◆ ABOUT THIS TASK ◆
Please return the lines below verbatim, beginning at the one that has "9: (511, 84, 0.43)" and stopping after the one that has "24: (321, 216, 0.41)", and add no other lines.

◆ AVAILABLE DATA ◆
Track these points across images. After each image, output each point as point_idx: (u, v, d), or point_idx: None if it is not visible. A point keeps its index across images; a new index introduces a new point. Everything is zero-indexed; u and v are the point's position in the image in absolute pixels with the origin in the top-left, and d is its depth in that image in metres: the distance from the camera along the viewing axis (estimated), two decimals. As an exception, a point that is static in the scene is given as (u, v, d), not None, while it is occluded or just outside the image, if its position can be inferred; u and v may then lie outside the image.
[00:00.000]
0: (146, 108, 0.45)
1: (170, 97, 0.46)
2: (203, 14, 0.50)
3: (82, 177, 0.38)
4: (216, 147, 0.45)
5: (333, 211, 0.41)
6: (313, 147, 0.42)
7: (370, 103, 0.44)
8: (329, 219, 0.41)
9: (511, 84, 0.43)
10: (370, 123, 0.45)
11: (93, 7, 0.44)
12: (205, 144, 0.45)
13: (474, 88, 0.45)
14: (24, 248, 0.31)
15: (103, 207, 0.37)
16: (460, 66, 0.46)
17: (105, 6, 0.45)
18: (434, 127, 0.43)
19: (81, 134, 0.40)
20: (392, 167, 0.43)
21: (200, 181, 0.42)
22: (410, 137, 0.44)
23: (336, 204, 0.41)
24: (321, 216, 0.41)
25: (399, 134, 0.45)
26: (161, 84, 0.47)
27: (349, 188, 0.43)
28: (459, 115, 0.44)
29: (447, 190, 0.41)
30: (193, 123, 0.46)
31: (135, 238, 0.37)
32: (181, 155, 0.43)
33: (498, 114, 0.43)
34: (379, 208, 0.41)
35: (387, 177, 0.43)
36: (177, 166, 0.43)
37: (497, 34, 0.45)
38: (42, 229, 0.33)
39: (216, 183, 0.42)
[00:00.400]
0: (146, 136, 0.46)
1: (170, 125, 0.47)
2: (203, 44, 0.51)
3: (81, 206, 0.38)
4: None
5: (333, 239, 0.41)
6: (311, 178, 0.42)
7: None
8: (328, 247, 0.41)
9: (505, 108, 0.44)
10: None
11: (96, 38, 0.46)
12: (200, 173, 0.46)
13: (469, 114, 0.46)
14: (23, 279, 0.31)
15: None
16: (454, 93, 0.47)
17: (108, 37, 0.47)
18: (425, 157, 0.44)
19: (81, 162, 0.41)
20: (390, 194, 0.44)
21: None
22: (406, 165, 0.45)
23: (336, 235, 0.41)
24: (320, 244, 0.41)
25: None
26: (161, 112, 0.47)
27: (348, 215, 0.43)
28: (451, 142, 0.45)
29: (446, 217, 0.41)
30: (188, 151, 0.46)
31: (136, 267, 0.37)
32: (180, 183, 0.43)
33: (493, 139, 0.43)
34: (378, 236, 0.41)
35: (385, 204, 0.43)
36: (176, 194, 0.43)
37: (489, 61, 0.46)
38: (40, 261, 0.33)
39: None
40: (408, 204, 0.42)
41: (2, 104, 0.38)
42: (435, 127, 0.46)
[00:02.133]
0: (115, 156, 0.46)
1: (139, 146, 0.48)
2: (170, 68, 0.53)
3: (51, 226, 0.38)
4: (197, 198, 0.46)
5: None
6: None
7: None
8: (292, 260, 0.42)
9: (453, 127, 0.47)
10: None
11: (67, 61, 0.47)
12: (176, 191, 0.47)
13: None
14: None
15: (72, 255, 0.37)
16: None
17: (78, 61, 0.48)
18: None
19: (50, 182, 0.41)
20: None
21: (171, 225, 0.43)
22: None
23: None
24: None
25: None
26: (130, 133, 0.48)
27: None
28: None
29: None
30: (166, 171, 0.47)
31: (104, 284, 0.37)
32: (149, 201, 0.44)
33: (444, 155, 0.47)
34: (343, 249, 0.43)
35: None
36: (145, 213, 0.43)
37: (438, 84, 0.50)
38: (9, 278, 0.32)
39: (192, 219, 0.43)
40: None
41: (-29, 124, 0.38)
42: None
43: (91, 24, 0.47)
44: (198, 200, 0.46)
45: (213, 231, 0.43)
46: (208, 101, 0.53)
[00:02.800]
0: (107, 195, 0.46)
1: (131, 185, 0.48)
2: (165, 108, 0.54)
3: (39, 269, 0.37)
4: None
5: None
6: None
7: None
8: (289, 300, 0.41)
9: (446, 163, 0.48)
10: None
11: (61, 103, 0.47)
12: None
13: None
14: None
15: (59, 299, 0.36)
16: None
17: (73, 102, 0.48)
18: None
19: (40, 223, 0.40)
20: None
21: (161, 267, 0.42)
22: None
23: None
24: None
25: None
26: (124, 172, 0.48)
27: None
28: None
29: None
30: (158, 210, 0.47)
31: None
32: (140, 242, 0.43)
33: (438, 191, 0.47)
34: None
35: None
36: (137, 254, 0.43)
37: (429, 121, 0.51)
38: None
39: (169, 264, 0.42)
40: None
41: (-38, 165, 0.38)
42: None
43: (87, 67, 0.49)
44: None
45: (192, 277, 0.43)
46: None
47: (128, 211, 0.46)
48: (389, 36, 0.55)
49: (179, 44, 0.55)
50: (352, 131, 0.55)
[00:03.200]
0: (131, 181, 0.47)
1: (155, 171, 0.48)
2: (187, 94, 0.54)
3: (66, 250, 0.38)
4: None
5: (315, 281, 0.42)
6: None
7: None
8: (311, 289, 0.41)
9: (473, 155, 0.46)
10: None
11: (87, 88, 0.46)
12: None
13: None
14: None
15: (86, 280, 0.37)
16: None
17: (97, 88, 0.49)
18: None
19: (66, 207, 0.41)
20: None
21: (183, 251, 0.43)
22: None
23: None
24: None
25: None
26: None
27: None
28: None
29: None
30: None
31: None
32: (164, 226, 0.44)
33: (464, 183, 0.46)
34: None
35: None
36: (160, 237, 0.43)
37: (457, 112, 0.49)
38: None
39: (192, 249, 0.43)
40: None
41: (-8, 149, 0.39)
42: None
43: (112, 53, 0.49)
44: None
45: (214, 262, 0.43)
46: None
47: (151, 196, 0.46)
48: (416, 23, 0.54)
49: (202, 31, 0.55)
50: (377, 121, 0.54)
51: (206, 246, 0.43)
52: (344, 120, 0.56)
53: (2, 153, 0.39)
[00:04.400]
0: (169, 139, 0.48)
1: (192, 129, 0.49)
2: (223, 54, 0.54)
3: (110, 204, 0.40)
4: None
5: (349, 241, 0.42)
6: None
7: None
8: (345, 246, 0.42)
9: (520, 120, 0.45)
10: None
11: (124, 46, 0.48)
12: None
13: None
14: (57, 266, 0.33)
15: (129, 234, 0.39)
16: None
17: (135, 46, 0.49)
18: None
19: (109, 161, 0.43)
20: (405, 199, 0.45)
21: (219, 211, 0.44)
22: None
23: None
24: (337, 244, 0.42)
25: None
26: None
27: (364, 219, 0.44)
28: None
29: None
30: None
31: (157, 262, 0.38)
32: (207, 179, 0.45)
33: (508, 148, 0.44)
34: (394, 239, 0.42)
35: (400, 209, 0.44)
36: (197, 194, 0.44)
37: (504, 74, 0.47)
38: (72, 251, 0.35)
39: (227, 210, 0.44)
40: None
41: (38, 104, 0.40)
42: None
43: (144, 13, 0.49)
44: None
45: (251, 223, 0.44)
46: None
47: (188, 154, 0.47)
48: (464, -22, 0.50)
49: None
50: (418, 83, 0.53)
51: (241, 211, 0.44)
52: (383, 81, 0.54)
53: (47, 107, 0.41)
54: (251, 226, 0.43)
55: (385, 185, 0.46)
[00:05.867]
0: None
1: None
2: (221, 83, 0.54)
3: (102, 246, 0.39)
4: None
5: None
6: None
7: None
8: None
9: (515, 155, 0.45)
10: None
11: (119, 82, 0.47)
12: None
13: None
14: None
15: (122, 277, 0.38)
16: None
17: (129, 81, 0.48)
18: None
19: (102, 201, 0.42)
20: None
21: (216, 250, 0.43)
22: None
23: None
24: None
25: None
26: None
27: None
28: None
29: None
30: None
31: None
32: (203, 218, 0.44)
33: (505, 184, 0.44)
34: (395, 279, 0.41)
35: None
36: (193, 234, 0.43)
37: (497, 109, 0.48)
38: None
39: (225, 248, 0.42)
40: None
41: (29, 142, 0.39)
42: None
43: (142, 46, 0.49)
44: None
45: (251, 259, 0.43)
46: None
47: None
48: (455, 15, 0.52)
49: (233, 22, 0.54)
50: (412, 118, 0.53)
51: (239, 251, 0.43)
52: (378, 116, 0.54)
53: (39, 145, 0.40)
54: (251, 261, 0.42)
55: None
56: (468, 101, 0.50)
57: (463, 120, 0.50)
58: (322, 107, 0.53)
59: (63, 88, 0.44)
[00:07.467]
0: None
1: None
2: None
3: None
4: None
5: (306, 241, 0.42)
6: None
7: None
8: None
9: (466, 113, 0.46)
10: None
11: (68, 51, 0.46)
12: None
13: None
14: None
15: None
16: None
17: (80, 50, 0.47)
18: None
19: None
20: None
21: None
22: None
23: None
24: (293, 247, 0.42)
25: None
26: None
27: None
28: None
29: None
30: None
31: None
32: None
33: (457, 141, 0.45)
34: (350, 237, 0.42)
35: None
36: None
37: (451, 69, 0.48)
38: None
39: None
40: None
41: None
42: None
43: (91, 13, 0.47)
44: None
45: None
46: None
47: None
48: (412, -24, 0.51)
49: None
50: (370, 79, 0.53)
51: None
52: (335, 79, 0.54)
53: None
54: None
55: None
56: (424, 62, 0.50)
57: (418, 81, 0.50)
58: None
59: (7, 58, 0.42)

◆ EXPECTED ANSWER ◆
9: (511, 84, 0.43)
10: (370, 123, 0.45)
11: (93, 7, 0.44)
12: (205, 144, 0.45)
13: (474, 88, 0.45)
14: (24, 248, 0.31)
15: (103, 207, 0.37)
16: (460, 66, 0.46)
17: (105, 6, 0.45)
18: (434, 127, 0.43)
19: (81, 134, 0.40)
20: (392, 167, 0.43)
21: (200, 181, 0.42)
22: (410, 137, 0.44)
23: (336, 204, 0.41)
24: (321, 216, 0.41)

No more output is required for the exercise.